Working with Records

After you create a hosted zone for your domain, such as example.com, you create records to tell the Domain Name System (DNS) how you want traffic to be routed for that domain.

For example, you might create records that cause DNS to do the following:

  • Route internet traffic for example.com to the IP address of a host in your data center.

  • Route email for that domain (ichiro@example.com) to a mail server (mail.example.com).

  • Route traffic for a subdomain called operations.tokyo.example.com to the IP address of a different host.

Each record includes the name of a domain or a subdomain, a record type (for example, a record with a type of MX routes email), and other information applicable to the record type (for MX records, the host name of one or more mail servers and a priority for each server).
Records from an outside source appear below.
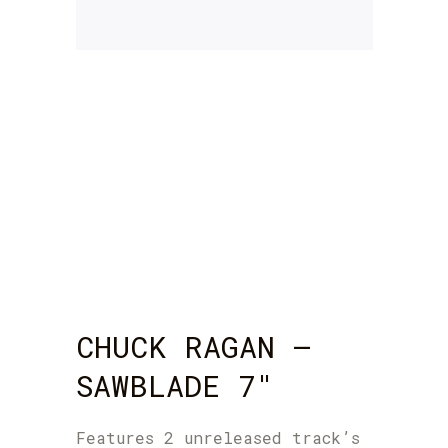
CHUCK RAGAN –
SAWBLADE 7″
Features 2 unreleased track’s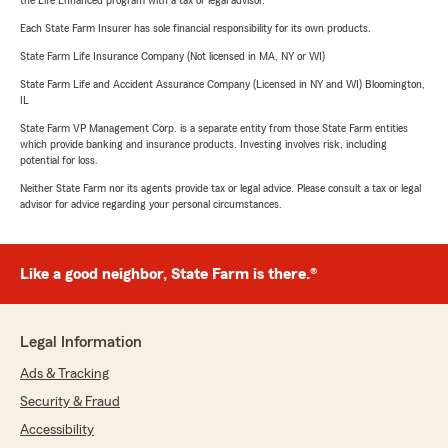
the Life Enhanced program with a tax or legal advisor.
Each State Farm Insurer has sole financial responsibility for its own products.
State Farm Life Insurance Company (Not licensed in MA, NY or WI)
State Farm Life and Accident Assurance Company (Licensed in NY and WI) Bloomington,
IL
State Farm VP Management Corp. is a separate entity from those State Farm entities
which provide banking and insurance products. Investing involves risk, including
potential for loss.
Neither State Farm nor its agents provide tax or legal advice. Please consult a tax or legal
advisor for advice regarding your personal circumstances.
Like a good neighbor, State Farm is there.®
Legal Information
Ads & Tracking
Security & Fraud
Accessibility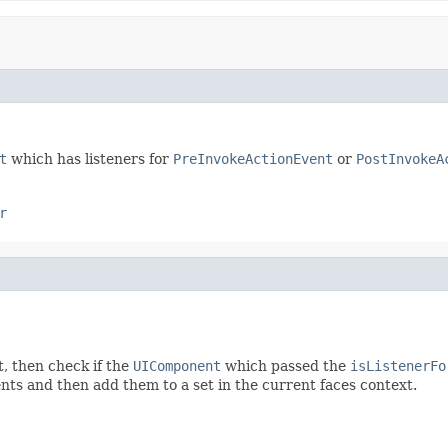
t
which has listeners for
PreInvokeActionEvent
or
PostInvokeA
r
t, then check if the
UIComponent
which passed the
isListenerFo
nts and then add them to a set in the current faces context.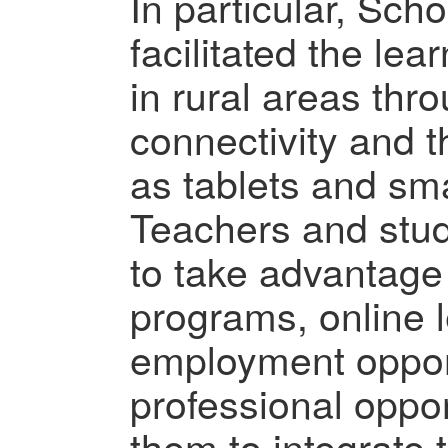
In particular, Sch
facilitated the lea
in rural areas thro
connectivity and 
as tablets and sm
Teachers and stu
to take advantage
programs, online l
employment opport
professional oppor
them to integrate 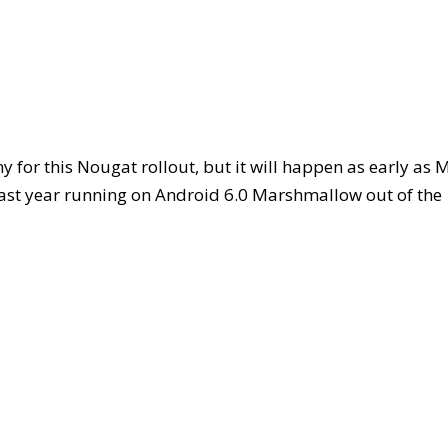
 for this Nougat rollout, but it will happen as early as 
last year running on Android 6.0 Marshmallow out of the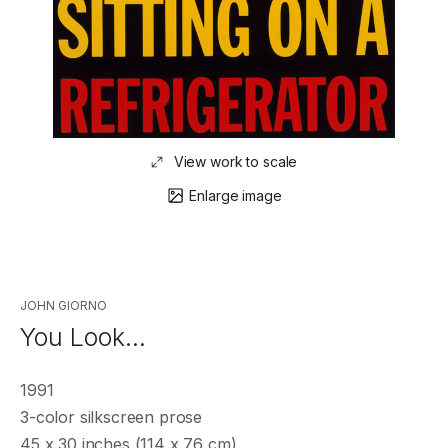
View work to scale
Enlarge image
JOHN GIORNO
You Look…
1991
3-color silkscreen prose
45 x 30 inches (114 x 76 cm)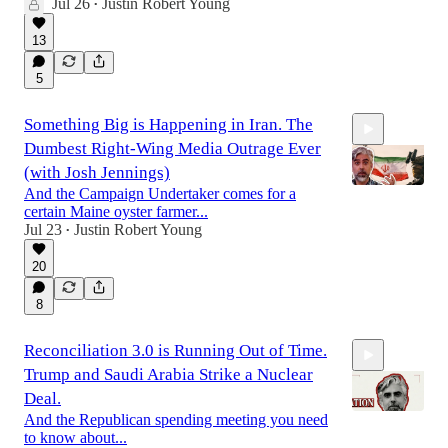
Jul 26
Justin Robert Young
•
45:20
13
5
Something Big is Happening in Iran. The
Dumbest Right-Wing Media Outrage Ever
(with Josh Jennings)
And the Campaign Undertaker comes for a
certain Maine oyster farmer...
Jul 23
Justin Robert Young
•
1:27:04
20
8
Reconciliation 3.0 is Running Out of Time.
Trump and Saudi Arabia Strike a Nuclear
Deal.
And the Republican spending meeting you need
to know about...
For information about the different record types, see DNS Domain Name Format.

The name of each record in a hosted zone must end with the name of the hosted zone. For example, the example.com hosted zone can contain records for www.example.com and accounting.tokyo.example.com subdomains, but cannot contain records for a www.example.ca subdomain.

Note

To create records for complex routing configurations, you can also use the traffic flow visual editor and save the configuration as a traffic policy. You can then associate the traffic policy with one or more domain names (such as example.com) or subdomain names (such as www.example.com), in the same hosted zone or in multiple hosted zones. In addition, you can roll back the updates if the new configuration isn't performing as you expected it to. For more information, see Using Traffic Flow to Route DNS Traffic.

Amazon Route 53 doesn't charge for the records that you add to a hosted zone. For information about limits on the number of records that you can create in a hosted zone, see Limits.